After last week's hi-jinks, what with burglaries, harassed Germans and everyone treating everyone else as a suspect in the crime of the century, it was clear that something needed to be done. We can't go on together with suspicious minds.
In Council this week Gilles made the surprisingly sensible suggestion of organising a police troop. Of course the last time we tried something of this sort, about a year ago, it ended badly; seeing themselves as slighted, the Marines turned on the police in fury and beat them to a pulp. [See diary entry for Sunday, 2nd April, 1837 - editor's note]
But since then many, if not most of the Marines have left the Colony and if we can find a dozen or so strong and fit young lads to volunteer they would certainly prove a match for the Marines that remain. More than a match if we can find a dozen who are sober.
I have written to London asking permission to form a Police Force and shall proceed forthwith. Gilbert has produced from his Aladdin's Cave of a store a dozen blue shirts, so we can at least have uniforms. And Robert Cock tells me "he knows a man who knows someone in Sydney" who can procure a selection of sabres at only double the price of what we might pay in London. Still, a sabre would not only afford an air of military authority, but would provide some protection against inebriated Marines.
There was some suggestion of forming a troop of Mounted Police, but with the shortage of horses available in the place this seems to be something for the future. In the meantime I shall prepare (or, which amounts to the same thing, get Strangways to prepare) a flyer, advertising the need for some volunteers.
I heard Fisher mumbling about the need to pay for all this and where was the money coming from? I can see trouble ahead if the foul excrescence sees a chance to twit me over this matter.
In the meantime Sam Smart has received what we believe to be a threat upon his life. I was surprised that he had only received one, given the manner in which he has been carrying on. If he keeps it up he might yet receive one from me. He had been following the trail of the Vandemonian thieves and told me that he believed them to be hiding in a hut down by the river, but "was getting too close".
I asked him why the inhabitants of the area had said nothing.
Smart snorted derisively.
"It is a low neighborhood, full of rumpots, your Excellency," he said. "They are used to curious sights, which they attribute to alcoholic delusions."
I have no truck with drinking to excess and I have made it a rule in life to avoid it. I said as much now: "Drink is certainly a filthy thing, isn't it? I'd rather be dead than unable to trust my own eyes!"
Smart was rather more forgiving, it seemed. "They may be drinkers, your Excellency but they're still human beings."
I reminded him that several firearms had been stolen from the Government Store and that drink and armed thieves were an explosive combination.
Once again he showed his derision. "I trust you do not believe that I shall allow myself to be influenced by the guns these desperadoes may be waving around. I have taken guns from boys before; so we'll have no trouble there."
I wish I shared his confidence.
Charlie Howard is doing the rounds cap in hand. He decided to build his church in stone and not wood but possibly did so before he had sat down with the ledger and worked out how much it would cost. Having finally done so he has sunk into a blind panic, realising with a shock that he needs to raise yet more money so that he can pay for the thing.
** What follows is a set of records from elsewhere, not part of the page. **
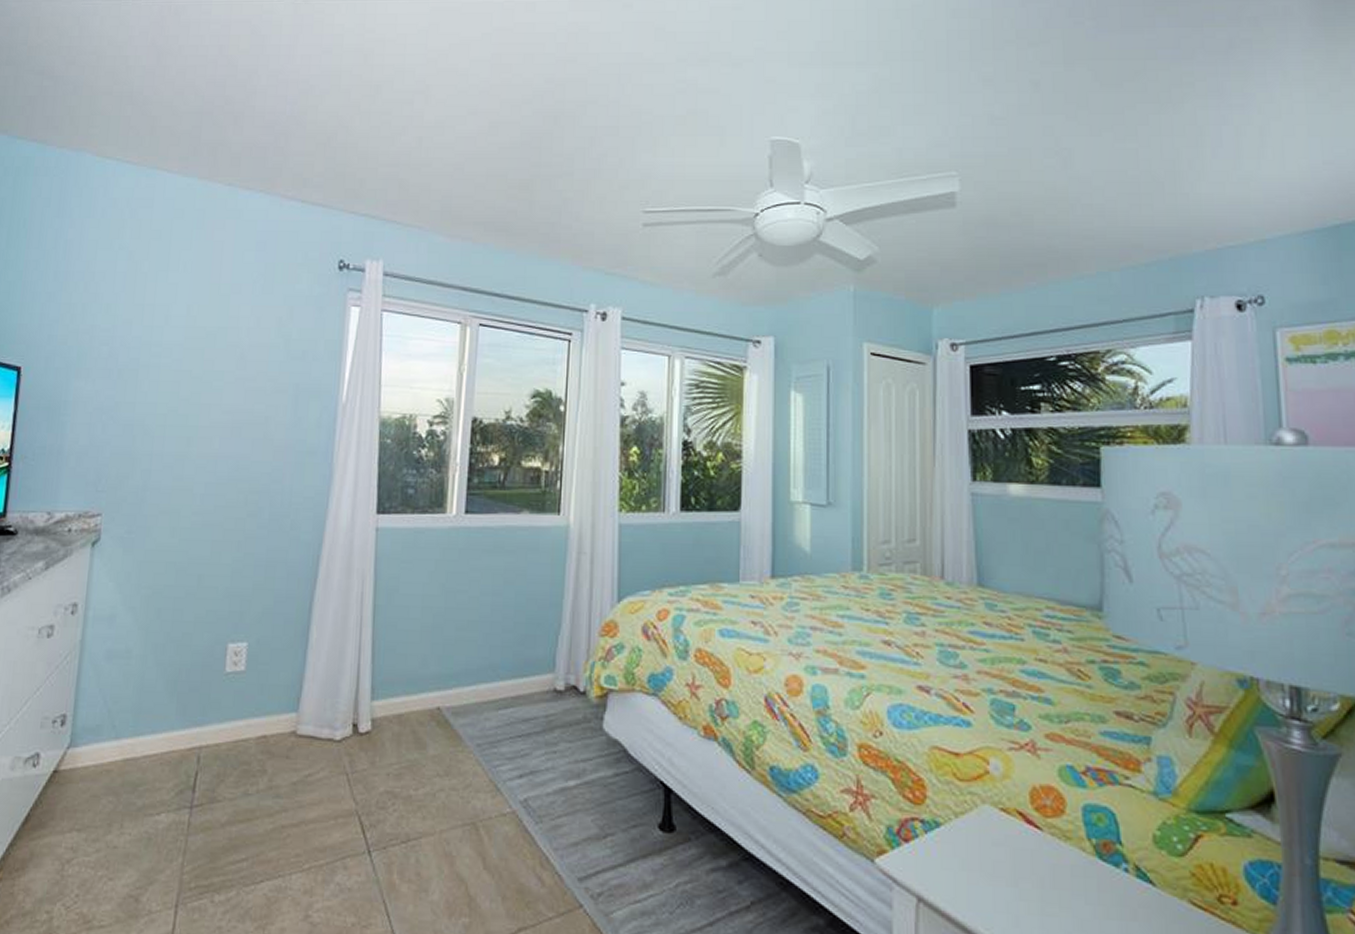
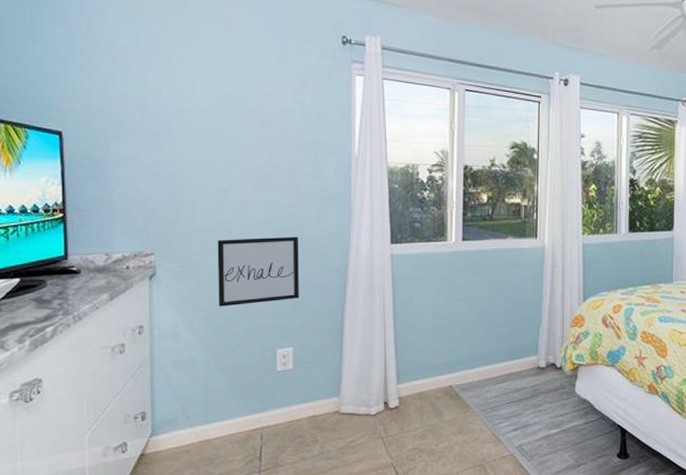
wall art: none [166,499,268,585] -> present [217,236,299,307]

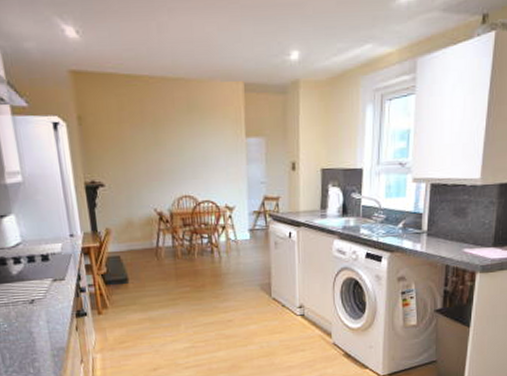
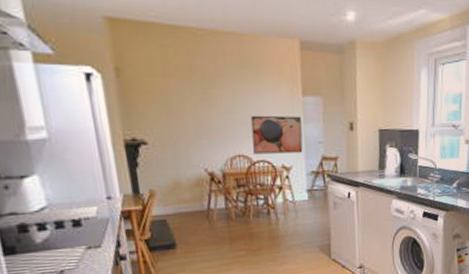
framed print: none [196,157,246,195] -> present [250,115,303,155]

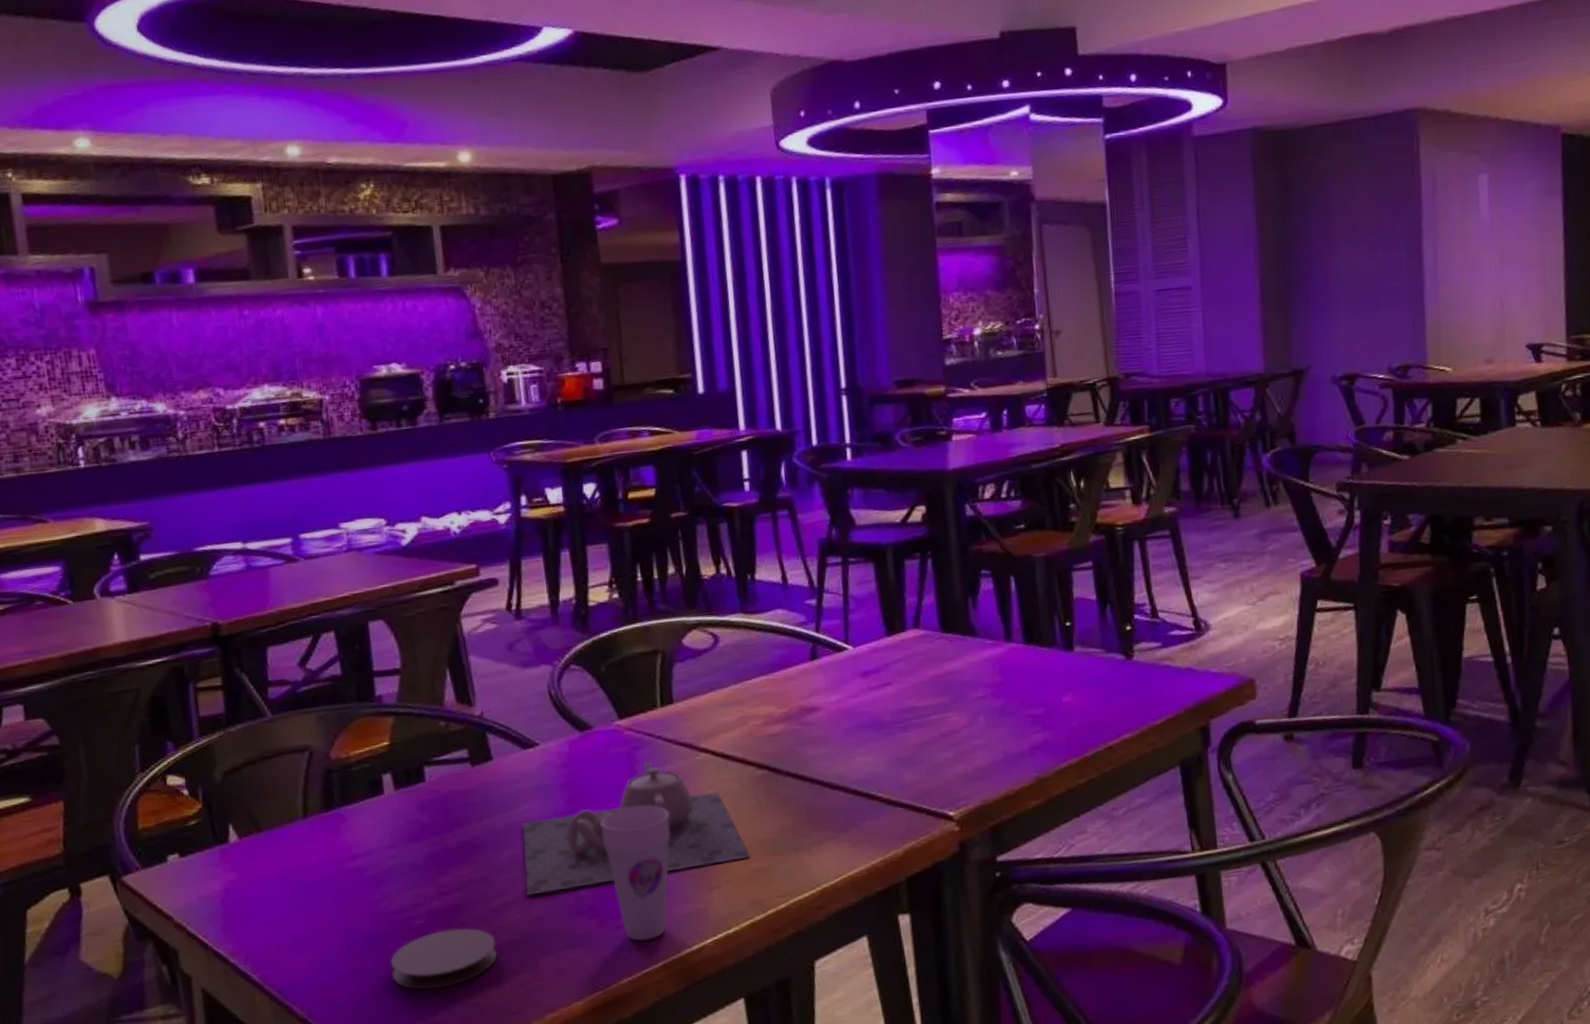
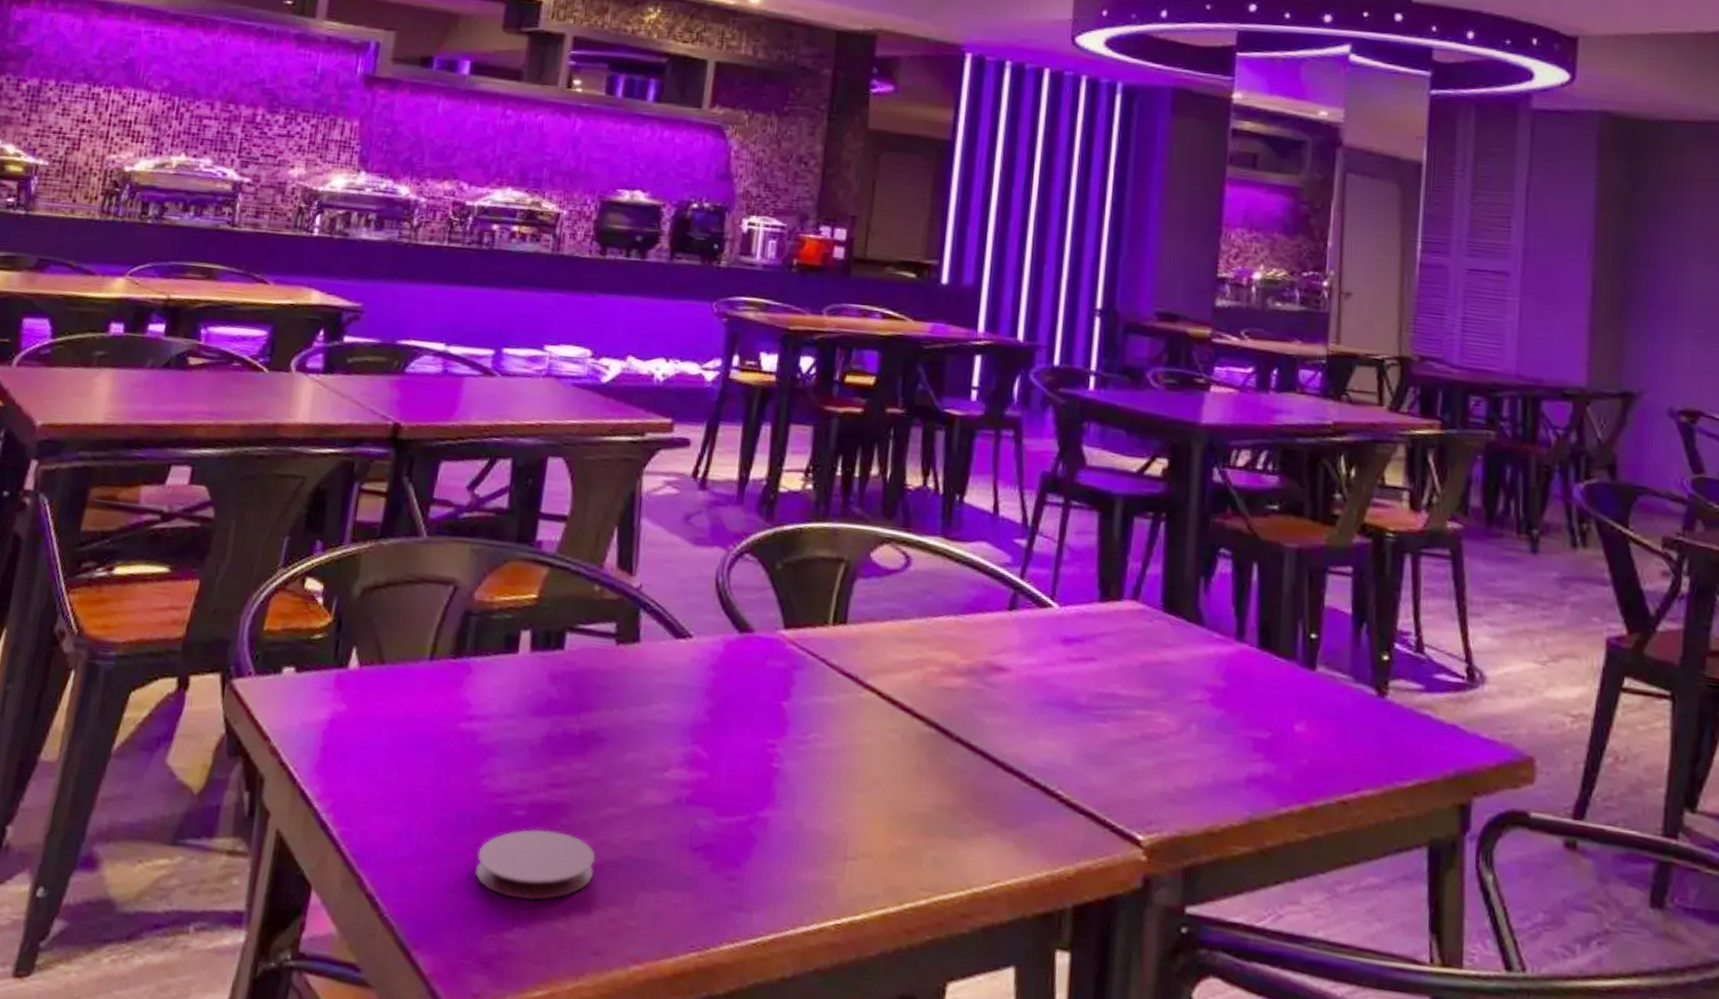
teapot: present [522,762,750,896] -> none [641,687,898,832]
cup: present [600,805,670,941] -> none [737,734,817,904]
What with raising money for the building and raising money for the hymn book he might yet be reduced to the status of Mendicant Priest.
Wyatt has also taken it into his head to start building, having decided to build a school for the Native Children. What the Native Children think of this idea is yet to be determined.
Since we seem to have more settler's children than school places, the idea of diverting money to building a school for the Natives will be a hard sell to those colonists who want to get their brats off their hands for a few hours a day.
I made the mistake of suggesting to Wyatt that as well as teaching the native Children about our ways we could also ask them to teach us some of theirs. They are, after all, expert at living in the land we hope to prosper in and it struck me that they might offer us a few pointers on how to succeed.
Wyatt looked at me as though I was a madman and assured me that "the sole purpose of the school would be to teach the Natives about Salvation through Christ Jesus and loyalty to the Queen." I replied that I was unaware that we did gain Salvation through Christ Jesus and loyalty to the Queen and he went away shocked at my irreligious levity.